Taxa extra sobre produtos que prejudicam saúde e ambiente reduziria alíquota de tributo
O imposto seletivo foi criado para aplicar uma tributação mais alta em produtos e serviços prejudiciais à saúde e ao ambiente, com o objetivo de desencorajar seu consumo. No entanto, de maneira paradoxal, em muitos países, o imposto adicional se tornou uma fonte significativa de receita devido à demanda contínua dos consumidores por esses produtos.
De acordo com especialistas, o imposto seletivo poderia contribuir para reduzir a taxa do novo IVA (Imposto sobre Valor Agregado) proposto em discussão na atual Reforma Tributária no Congresso.
Os legisladores estão atualmente elaborando um tipo de IVA dual. Esse modelo envolve a CBS (Contribuição sobre Bens e Serviços) para substituir o PIS e a COFINS, juntamente com o IBS (Imposto sobre Bens e Serviços) para substituir o ICMS estadual e o ISS municipal. Uma taxa padrão será distribuída entre esses componentes para gerar receita nos níveis federal, estadual e municipal.
O texto, que já foi aprovado na Câmara dos Deputados e está sendo revisado no Senado, propõe que o novo imposto seletivo possa ser aplicado a bens e serviços prejudiciais à saúde e ao ambiente.
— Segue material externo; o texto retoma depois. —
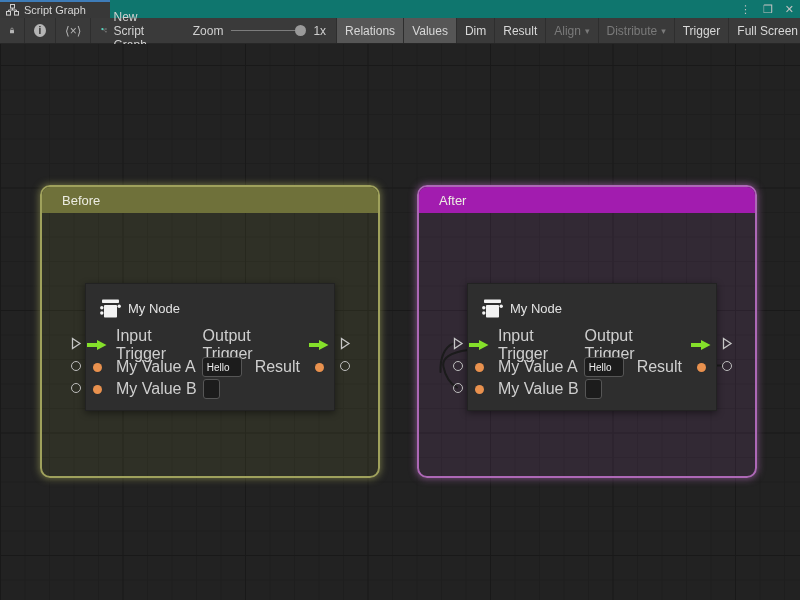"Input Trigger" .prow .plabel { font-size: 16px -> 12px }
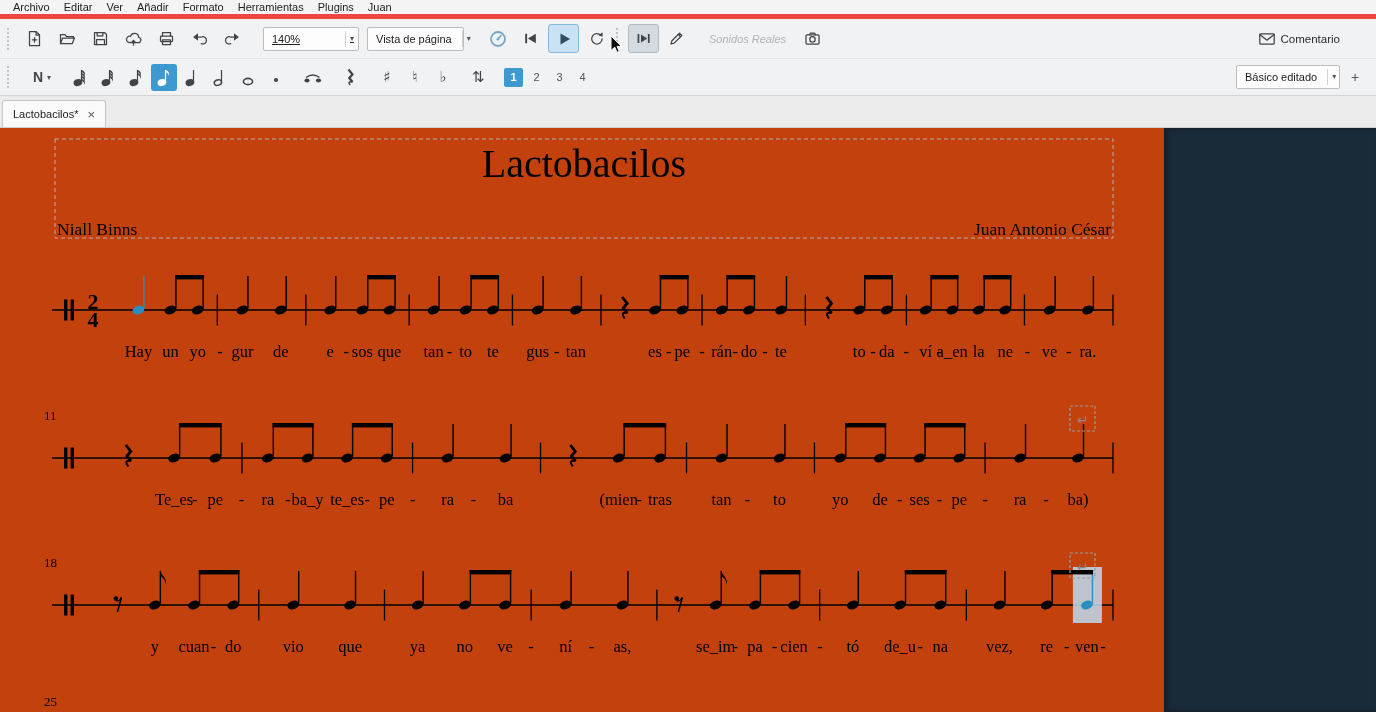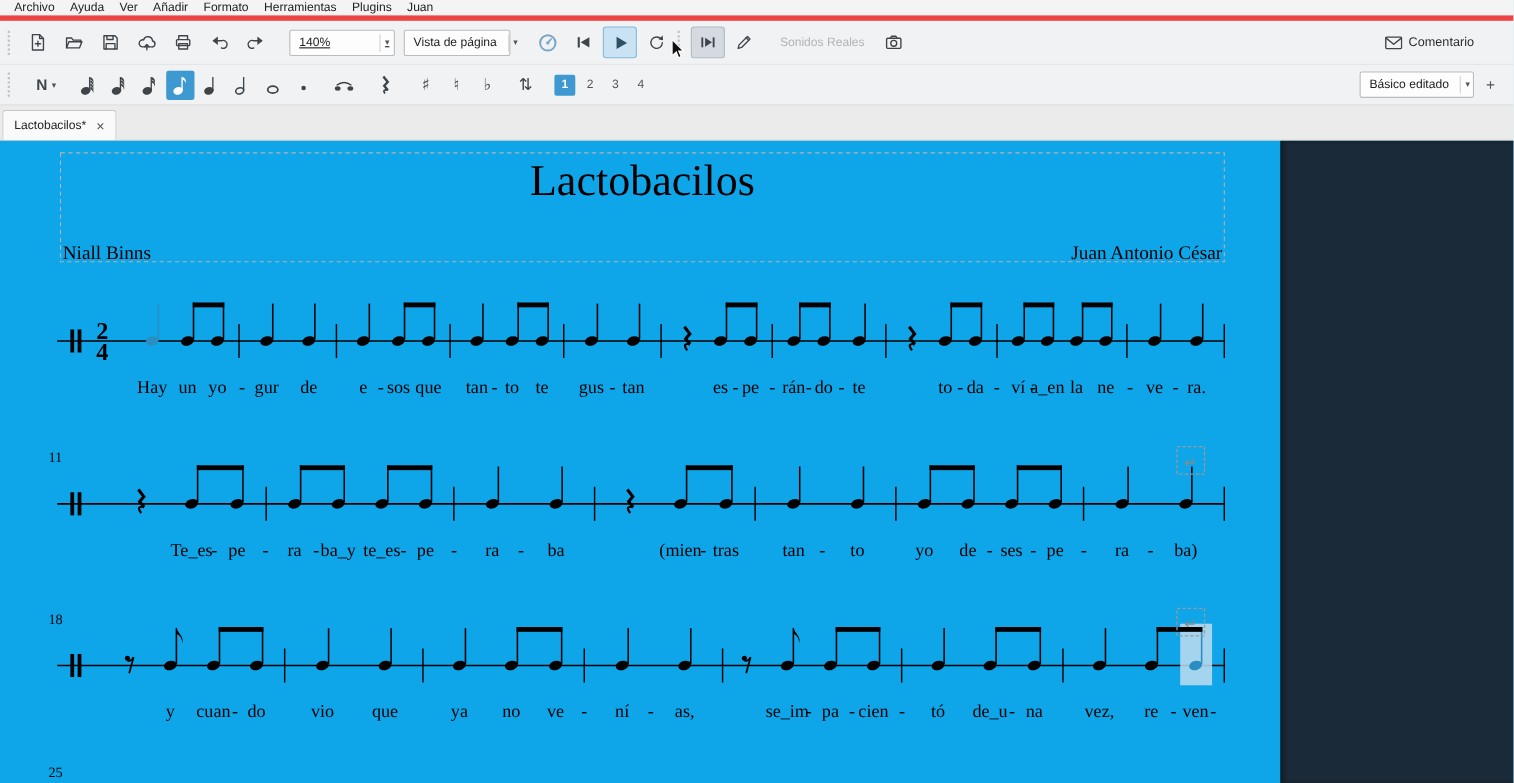"Ayuda" span.mi { text: Ayuda -> Editar }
É simples assim.
Esse projeto abrangente atende ao debate global. A lista de itens sujeitos a tributação está se expandindo progressivamente, e as taxas podem superar as do IVA padrão.
O grupo inicial de produtos classificados como prejudiciais, que foram sujeitos a tributação adicional em todo o mundo, inclui tabaco, bebidas alcoólicas e combustíveis fósseis como gasolina, diesel e gás.
No entanto, a gama tem se diversificado nos últimos anos, como observado por Rita de La Feria, professora de direito tributário da Universidade de Leeds e pesquisadora associada da Universidade de Oxford, ambas no Reino Unido.
Na América Latina, o México foi pioneiro na “taxa de açúcar”. Vários países também introduziram impostos sobre plásticos. A Alemanha até incluiu sacolas no grupo de materiais de embalagem sujeitos a esse tipo de sobretaxa.
“Considerando essa tendência global, isso poderia contribuir para reduzir a taxa geral do novo imposto no Brasil — embora a extensão dependerá das reações dos consumidores quando for implementado, algo que não podemos prever”, diz Rita de La Feria.
“O imposto seletivo é uma área em crescimento no direito tributário, uma forma crescente de tributação, e estamos observando o aumento da receita proveniente dele, o que contradiz seu propósito inicial: afinal, as receitas aumentam porque o consumo persiste”, diz La Feria.
O economista Bráulio Borges identificou o potencial substancial do Brasil devido à subutilização da tributação seletiva. Em 2019, o Brasil arrecadou o equivalente a 0,9% do PIB por meio de impostos seletivos relacionados. Os países da América Latina, em média, arrecadaram quase 2%. Países com renda per capita semelhante ao Brasil ultrapassaram 2%.
No Brasil, IPI (sobre cigarros e produtos alcoólicos) e Cide (sobre combustíveis) desempenharam o papel de impostos especiais sobre o consumo (“excise taxes,” usando o termo em inglês), divergindo da abordagem padrão.
Em 1990, a receita proveniente de produtos prejudiciais à saúde representava 2,5% do PIB. A média dos anos 2000 caiu para 1,5%. A contribuição diminuiu ainda mais a partir da década de 2010, principalmente devido a subsídios aos combustíveis.
Borges observa que, como o Brasil busca liderar na transição energética, ampliar os impostos sobre combustíveis e emissões de carbono é natural. Ele cita um estudo do Banco Mundial que mostra um ganho adicional potencial de quase 1% do PIB até o final desta década apenas por meio da tributação seletiva nessa área.
O economista também argumenta que não faltam razões para taxar bebidas açucaradas. No início dos anos 2000, 12% da população estava obesa; nos dados mais recentes, as projeções indicam que esse percentual pode chegar a 30% até 2030.
Os brasileiros já demonstram sensibilidade para a questão. Uma pesquisa do Datafolha encomendada pela ACT Promoção da Saúde identificou que 94% dos brasileiros apoiam o aumento de impostos sobre produtos prejudiciais à saúde e ao ambiente.
“Em diversos aspectos, é concebível que o Brasil possa dobrar sua receita com esse imposto ou, em um cenário otimista, até triplicá-la”, diz Borges.
“Como o governo afirma que não quer aumentar a carga tributária, essa receita adicional poderia ser usada para reduzir as taxas gerais de CBS e IBS.”
No entanto, a tributação seletiva pode ser regressiva, afetando de forma desproporcional os menos favorecidos,” observa a especialista em tributação Vanessa Canado.